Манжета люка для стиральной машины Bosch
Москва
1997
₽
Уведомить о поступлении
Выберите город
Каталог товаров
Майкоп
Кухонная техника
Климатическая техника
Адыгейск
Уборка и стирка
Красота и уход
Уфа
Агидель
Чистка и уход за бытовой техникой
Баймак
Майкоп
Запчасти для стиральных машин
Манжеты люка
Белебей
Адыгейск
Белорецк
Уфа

◆ ◆ ◆ ◆ ◆ ◆ ◆

> What you are asked to do:
Extract every line above that contains the word "техника".

> Expected answer:
Кухонная техника
Климатическая техника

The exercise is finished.